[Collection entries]
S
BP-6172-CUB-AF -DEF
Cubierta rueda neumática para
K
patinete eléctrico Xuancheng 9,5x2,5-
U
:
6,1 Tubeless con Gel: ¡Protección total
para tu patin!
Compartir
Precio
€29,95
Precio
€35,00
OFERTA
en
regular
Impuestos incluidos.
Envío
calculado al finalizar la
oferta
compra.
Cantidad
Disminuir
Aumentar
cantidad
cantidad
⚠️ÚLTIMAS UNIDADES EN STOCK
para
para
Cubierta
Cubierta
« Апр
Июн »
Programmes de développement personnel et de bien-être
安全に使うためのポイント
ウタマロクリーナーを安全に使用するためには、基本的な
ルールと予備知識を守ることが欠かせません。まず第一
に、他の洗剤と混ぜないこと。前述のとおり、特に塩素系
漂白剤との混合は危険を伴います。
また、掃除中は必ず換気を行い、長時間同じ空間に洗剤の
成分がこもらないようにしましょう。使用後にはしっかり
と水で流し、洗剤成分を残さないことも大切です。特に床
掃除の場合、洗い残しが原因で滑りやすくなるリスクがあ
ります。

### THE TASK
Pull the text out of every item above, reproducing each line unchanged and in its original order.

### YOUR SOLUTION
S
BP-6172-CUB-AF -DEF
Cubierta rueda neumática para
K
patinete eléctrico Xuancheng 9,5x2,5-
U
:
6,1 Tubeless con Gel: ¡Protección total
para tu patin!
Compartir
Precio
€29,95
Precio
€35,00
OFERTA
en
regular
Impuestos incluidos.
Envío
calculado al finalizar la
oferta
compra.
Cantidad
Disminuir
Aumentar
cantidad
cantidad
⚠️ÚLTIMAS UNIDADES EN STOCK
para
para
Cubierta
Cubierta
« Апр
Июн »
Programmes de développement personnel et de bien-être
安全に使うためのポイント
ウタマロクリーナーを安全に使用するためには、基本的な
ルールと予備知識を守ることが欠かせません。まず第一
に、他の洗剤と混ぜないこと。前述のとおり、特に塩素系
漂白剤との混合は危険を伴います。
また、掃除中は必ず換気を行い、長時間同じ空間に洗剤の
成分がこもらないようにしましょう。使用後にはしっかり
と水で流し、洗剤成分を残さないことも大切です。特に床
掃除の場合、洗い残しが原因で滑りやすくなるリスクがあ
ります。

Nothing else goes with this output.